Bild: Im Wurmloch der Unendlichkeit
Plötzlich wetzten die Lärmschwestern um die Ecke und setzten sich neben
mich. Nach gescheiterter Literaturrecherche an einem der Bibliotheksrechner
(Betriebssystem Schellack '24) war ich dazu übergegangen,
Walter-Benjamin-Schriften zu lesen, mich dabei sehr klug zu fühlen und
Zitate daraus in meine Maschine zu hämmern, wobei das gleichzeitige
Buchaufhalten, Lesen und korrekte Abtippen fast so anstrengend war wie der
mühevolle Versuch, etwas verstanden zu haben (zu glauben).
Aufgeregt tratschten nun jene, im vermeintlichen Flüsterton,
nervenaufreibend und ununterbrochen. Wann geben sie denn nur endlich Ruhe?
Warum verflucht habe ich nicht einen Groschen in den
„Ohrenstöpsel-Automaten“ geworfen (dessen Inhalt, gut, auch eher aussah wie
schon mal gelutschte Karnevalsbonbons)?
Vielleicht wäre es ja angenehmer, wenn sie Pieptöne machten … – oder
Hologramme wären? +++ Apropos: jetzt einen knusprigen Triple Horst Seehofer
ohne Schminke, so wie aus der Werbung, na, wie wär’s, Appetit¹? +++ Komme
ich hier eigentlich jemals wieder raus?

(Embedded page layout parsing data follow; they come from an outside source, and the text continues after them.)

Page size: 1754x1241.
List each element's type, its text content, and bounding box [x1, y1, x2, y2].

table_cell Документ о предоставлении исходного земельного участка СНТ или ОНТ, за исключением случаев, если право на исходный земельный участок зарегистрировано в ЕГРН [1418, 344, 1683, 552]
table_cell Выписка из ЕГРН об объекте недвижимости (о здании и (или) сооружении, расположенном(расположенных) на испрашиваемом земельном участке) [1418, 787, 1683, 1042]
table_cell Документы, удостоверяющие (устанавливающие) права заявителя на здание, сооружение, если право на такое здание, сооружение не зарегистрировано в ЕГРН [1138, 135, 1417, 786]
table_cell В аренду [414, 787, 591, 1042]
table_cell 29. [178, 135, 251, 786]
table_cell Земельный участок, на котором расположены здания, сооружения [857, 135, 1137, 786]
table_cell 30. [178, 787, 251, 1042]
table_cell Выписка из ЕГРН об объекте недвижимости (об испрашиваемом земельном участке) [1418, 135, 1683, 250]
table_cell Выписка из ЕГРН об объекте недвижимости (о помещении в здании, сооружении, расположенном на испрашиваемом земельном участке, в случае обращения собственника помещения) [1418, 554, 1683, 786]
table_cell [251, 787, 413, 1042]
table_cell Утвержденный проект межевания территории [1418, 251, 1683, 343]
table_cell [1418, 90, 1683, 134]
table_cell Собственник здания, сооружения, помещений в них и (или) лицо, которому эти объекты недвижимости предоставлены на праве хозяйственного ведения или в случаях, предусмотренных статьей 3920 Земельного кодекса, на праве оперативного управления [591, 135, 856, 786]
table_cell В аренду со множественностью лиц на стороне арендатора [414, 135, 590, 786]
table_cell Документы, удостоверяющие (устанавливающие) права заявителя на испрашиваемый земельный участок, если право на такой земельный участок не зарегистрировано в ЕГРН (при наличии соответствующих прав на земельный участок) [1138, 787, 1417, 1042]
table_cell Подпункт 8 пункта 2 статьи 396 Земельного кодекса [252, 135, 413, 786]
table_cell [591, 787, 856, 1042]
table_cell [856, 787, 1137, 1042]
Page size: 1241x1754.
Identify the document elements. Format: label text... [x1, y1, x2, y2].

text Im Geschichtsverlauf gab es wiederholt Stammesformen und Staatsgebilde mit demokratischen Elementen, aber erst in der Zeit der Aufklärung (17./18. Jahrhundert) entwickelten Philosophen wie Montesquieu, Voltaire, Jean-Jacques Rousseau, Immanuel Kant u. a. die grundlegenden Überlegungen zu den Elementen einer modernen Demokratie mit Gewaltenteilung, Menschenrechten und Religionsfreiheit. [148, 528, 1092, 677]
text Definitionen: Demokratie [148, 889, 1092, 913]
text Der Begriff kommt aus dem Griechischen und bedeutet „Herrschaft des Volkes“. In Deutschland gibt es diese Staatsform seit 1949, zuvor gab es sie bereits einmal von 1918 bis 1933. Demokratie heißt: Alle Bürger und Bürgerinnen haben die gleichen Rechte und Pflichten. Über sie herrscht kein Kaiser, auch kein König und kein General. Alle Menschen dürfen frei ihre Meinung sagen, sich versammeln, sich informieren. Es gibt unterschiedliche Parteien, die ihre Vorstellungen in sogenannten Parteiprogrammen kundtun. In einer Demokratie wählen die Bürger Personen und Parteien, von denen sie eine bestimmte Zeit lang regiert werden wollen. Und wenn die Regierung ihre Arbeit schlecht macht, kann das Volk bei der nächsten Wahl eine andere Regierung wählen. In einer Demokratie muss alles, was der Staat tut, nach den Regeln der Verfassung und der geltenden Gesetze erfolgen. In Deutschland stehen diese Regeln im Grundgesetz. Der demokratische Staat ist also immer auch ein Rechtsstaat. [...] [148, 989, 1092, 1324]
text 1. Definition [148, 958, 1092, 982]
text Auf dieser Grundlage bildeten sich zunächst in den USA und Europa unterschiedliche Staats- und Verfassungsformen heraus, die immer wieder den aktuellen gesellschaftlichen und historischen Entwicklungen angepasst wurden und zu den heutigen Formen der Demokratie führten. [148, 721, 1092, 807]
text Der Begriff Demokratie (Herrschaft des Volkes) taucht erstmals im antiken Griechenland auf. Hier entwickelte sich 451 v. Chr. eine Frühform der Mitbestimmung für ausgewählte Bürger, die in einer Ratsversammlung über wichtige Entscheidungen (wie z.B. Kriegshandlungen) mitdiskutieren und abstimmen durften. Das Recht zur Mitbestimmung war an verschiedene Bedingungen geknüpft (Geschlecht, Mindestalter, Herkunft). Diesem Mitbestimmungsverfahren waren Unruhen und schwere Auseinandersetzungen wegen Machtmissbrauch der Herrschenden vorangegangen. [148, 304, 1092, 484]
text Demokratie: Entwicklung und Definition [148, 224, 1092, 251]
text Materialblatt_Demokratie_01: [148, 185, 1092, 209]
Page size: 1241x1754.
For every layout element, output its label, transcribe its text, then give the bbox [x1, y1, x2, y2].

Was bedeutet nochmal „xoxo“? Läuft
das Band? Wo kauft Volker Weidermann sein Haargel? Habe ich das gerade laut
gesagt – oder warum schaut man mich so komisch an? Und, huch, natürlich:
Wie kommt der Bleistift in meine Nase?
Und dann sehe ich sie vor mir, sie, die (die! (die)) Treppenhausszene, die
sich, Sie ahnen es, in einem – ja – Treppenhaus abspielt (gleich übrigens
welcher, wie dieser schlaue, schöne, alte Mann immer sagt, Provenienz –
denn das primäre Treppenhausmerkmal, die Treppigkeit, wurde ja bekanntlich
bereits in der Dino-Norm Alpha Bertha Guschtapf von vor ganz, ganz früher
festgeschrieben) und bei der der Treppenhausmann – ich war ihm an jedem Tag
nämlich erst- und auch gleich mehrmals im, na, Treppenhaus begegnet – mich,
der ich in meinem jungen Leben doch schon viele Treppenhäuser, riesige,
nachgerade ins Uferlose diffundierende Mengenhaufen (Haufenmengen?) an
Treppenhäusen rauf- und runtergesteppt war, und das freilich nicht immer
(eigentlich: nie) zu meinem Vergnügen (vielleicht zu dem anderer?), fragt,
ob ich nichts Besseres zu tun hätte, als Treppen (nicht Treppenhäuser –
Treppen!) zu laufen, und das in einem, wie erwähnt, Treppenhaus.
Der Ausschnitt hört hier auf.